Apple's scramble to make Siri relevant again has reached the point where they're going back to Google for help. The formal agreement reached this week for Apple to evaluate Google's Gemini AI for powering Siri's upcoming overhaul basically admits they can't build competitive AI themselves.
This isn't Apple's first choice. They've been testing their own AI models alongside OpenAI and Anthropic alternatives, but let's be real - Siri has been a fucking joke for years while Google Assistant and ChatGPT actually work. Apple's current voice assistant barely works compared to competitive AI tools.
Apple's AI search tool ambitions represent a desperate attempt to catch up with ChatGPT and other modern AI systems. Apple's trying to have it both ways - keep your data private while letting Google do all the thinking.
The Deal That Makes Too Much Sense
This partnership is simultaneously brilliant and pathetic: Google already gets tens of billions from Apple for being Safari's default search engine. Yesterday's court decision basically rubber-stamped this arrangement, so why not double down and let Google power the AI search too?
Apple's developing something called "World Knowledge Answers" - their attempt at building a ChatGPT competitor. The fact that they need Google's help to make their own AI search tool work tells you everything about how far behind they really are. This is the company that supposedly invented the smartphone, now outsourcing the one thing that could make their phones smarter.
Privacy Theater Meets Reality
Of course, Apple's trying to spin this as preserving their privacy-first approach. According to reports, Gemini would run on Apple's Private Cloud Compute servers while Apple handles anything involving personal user data with their own models.
That sounds nice until you realize Google's going to see every "Hey Siri, what's the weather like?" query anyway. Apple's privacy promises are starting to look like bullshit security theater - impressive from the audience but completely meaningless when the curtain comes up.
Perplexity Gets Dumped
The funniest part of this whole saga? Apple was apparently considering acquiring Perplexity AI until this Google deal materialized. Now they're not, according to Bloomberg's reporting. Nothing says "we're confident in our AI strategy" like shopping around for acquisitions and then settling for your biggest competitor's help instead.
Perplexity got dumped the moment Google came back with a better offer.
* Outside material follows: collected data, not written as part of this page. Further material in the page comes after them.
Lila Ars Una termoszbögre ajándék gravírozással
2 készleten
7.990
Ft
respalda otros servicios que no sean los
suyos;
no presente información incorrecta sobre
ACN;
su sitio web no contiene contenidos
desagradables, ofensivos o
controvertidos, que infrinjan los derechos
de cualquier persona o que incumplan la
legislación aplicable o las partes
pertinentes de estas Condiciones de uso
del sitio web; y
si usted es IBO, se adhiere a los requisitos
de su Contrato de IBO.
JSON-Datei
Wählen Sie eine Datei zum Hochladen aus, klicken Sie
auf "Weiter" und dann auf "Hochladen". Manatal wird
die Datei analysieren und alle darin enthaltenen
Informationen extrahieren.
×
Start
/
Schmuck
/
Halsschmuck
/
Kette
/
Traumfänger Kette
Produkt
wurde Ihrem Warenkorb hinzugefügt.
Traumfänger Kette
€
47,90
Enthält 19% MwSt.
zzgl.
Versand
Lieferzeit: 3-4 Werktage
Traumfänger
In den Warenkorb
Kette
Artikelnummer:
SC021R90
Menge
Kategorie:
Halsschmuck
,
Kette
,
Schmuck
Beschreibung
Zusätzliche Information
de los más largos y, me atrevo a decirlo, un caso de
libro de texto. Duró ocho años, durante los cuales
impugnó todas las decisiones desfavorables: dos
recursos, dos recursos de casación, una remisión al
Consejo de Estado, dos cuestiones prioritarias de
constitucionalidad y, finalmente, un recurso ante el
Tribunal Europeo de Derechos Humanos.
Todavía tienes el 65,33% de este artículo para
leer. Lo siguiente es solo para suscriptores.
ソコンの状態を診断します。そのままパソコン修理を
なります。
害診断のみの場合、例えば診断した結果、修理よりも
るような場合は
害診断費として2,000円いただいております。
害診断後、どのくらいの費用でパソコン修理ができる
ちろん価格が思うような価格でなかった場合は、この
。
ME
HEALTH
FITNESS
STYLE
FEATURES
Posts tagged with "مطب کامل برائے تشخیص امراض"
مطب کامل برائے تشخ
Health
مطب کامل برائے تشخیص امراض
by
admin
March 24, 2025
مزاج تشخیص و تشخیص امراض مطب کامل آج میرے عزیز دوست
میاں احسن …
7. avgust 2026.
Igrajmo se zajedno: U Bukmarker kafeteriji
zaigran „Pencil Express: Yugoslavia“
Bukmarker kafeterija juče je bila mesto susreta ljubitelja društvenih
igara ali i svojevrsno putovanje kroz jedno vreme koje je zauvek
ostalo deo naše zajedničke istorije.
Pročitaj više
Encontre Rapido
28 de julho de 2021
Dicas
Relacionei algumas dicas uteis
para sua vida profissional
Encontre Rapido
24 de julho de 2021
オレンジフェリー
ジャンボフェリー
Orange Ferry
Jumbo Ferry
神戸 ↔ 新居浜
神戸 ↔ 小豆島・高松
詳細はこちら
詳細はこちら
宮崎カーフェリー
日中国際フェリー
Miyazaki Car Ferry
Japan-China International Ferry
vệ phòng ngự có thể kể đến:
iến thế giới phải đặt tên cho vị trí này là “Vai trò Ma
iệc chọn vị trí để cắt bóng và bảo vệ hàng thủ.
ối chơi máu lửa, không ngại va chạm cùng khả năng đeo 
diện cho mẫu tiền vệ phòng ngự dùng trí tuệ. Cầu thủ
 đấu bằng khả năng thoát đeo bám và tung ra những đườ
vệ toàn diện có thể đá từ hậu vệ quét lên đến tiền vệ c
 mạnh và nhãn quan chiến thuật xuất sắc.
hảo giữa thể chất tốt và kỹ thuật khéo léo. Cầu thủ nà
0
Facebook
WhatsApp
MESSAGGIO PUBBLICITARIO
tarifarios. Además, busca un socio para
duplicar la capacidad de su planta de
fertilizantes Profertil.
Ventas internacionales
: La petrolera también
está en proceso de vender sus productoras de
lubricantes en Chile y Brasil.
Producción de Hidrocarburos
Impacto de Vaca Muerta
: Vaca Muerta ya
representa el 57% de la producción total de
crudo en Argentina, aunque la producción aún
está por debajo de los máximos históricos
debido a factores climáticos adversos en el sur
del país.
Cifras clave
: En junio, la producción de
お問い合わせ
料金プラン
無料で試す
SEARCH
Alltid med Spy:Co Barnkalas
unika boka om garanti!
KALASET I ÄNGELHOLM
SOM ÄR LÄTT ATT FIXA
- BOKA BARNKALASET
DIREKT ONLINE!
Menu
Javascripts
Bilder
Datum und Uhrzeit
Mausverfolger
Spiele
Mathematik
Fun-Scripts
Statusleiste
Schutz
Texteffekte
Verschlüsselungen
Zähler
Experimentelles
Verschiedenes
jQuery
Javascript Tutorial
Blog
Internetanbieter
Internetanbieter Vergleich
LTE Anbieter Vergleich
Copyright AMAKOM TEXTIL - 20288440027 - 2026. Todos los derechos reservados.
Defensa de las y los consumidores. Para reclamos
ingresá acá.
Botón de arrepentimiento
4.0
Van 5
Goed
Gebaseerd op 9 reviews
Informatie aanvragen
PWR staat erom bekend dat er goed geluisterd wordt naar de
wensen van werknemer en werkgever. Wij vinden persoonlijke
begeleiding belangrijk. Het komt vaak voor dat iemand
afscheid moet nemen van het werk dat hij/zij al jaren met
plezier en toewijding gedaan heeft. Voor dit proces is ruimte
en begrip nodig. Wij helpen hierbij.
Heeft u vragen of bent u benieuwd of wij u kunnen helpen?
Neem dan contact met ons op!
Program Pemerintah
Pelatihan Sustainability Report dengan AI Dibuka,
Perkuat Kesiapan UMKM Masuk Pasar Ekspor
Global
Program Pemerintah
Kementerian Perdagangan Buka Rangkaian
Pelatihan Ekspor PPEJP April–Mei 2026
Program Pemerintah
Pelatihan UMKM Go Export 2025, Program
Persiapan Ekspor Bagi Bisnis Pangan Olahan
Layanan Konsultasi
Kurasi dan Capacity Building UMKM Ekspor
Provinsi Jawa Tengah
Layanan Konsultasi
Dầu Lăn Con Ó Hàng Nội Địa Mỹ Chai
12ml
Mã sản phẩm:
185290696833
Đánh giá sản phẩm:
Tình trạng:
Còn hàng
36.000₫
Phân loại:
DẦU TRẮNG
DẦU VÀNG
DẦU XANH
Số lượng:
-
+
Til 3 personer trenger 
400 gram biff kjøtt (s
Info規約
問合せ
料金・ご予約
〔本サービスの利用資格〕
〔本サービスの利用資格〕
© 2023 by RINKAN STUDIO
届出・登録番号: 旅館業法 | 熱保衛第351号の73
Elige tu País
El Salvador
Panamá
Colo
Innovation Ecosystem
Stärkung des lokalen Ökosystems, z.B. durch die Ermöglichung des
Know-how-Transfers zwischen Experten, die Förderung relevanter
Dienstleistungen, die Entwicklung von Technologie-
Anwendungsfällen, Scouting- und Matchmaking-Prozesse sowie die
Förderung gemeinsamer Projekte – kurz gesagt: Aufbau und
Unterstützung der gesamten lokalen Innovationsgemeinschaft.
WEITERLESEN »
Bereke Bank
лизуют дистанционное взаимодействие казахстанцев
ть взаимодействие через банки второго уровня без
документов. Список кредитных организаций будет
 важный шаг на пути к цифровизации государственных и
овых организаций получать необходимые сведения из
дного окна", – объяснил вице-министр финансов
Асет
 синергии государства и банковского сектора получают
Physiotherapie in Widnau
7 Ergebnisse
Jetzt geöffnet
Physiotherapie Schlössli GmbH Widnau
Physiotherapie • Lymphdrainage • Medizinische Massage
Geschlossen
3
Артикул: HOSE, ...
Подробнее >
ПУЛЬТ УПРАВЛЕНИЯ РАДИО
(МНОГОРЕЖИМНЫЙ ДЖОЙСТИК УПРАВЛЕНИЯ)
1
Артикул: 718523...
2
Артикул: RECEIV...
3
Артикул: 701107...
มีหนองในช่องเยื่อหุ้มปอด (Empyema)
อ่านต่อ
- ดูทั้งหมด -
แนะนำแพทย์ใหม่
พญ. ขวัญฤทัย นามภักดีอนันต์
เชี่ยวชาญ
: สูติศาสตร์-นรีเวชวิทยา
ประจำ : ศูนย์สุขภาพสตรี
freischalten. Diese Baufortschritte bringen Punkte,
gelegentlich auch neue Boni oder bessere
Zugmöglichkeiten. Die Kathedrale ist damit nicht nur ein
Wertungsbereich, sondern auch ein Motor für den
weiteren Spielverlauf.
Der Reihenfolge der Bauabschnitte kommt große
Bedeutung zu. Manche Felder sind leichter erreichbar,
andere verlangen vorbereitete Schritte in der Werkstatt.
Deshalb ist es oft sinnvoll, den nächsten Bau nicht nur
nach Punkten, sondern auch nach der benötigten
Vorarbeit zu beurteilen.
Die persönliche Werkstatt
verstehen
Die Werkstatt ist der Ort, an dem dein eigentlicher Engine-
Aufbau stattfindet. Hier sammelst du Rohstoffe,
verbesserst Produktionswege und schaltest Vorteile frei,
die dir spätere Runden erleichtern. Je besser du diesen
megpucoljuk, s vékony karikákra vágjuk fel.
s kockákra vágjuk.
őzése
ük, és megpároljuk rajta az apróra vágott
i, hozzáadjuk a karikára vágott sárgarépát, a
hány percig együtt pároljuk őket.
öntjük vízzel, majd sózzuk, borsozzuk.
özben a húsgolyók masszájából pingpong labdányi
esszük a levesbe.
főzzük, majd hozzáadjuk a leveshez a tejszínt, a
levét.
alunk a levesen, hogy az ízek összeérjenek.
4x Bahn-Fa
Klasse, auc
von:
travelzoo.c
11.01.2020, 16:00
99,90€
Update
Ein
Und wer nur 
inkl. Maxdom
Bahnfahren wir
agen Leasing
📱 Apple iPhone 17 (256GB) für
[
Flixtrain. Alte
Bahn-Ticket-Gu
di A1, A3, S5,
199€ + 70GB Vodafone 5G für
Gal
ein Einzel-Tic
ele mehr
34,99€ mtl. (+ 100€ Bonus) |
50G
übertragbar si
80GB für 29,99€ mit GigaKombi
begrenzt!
Classic corporate move - why buy a startup when you can just partner with the company that already has your balls in a vice with search revenue?
Spring 2026: The Real Test
Apple's betting everything on this revamped Siri launching sometime in spring 2026 - like over a year from now. That's like an eternity in AI development time, where OpenAI ships updates monthly and Google tweaks algorithms daily. By the time Apple's "new" Siri arrives, we'll probably be bitching about GPT-6 being too slow.
The delay from the original iOS 18 timeline to spring 2026 shows Apple finally understands they can't ship half-baked AI features. But it also means they're essentially writing off 2025 as a lost year for voice assistant innovation while their competitors build market share with actually useful AI tools.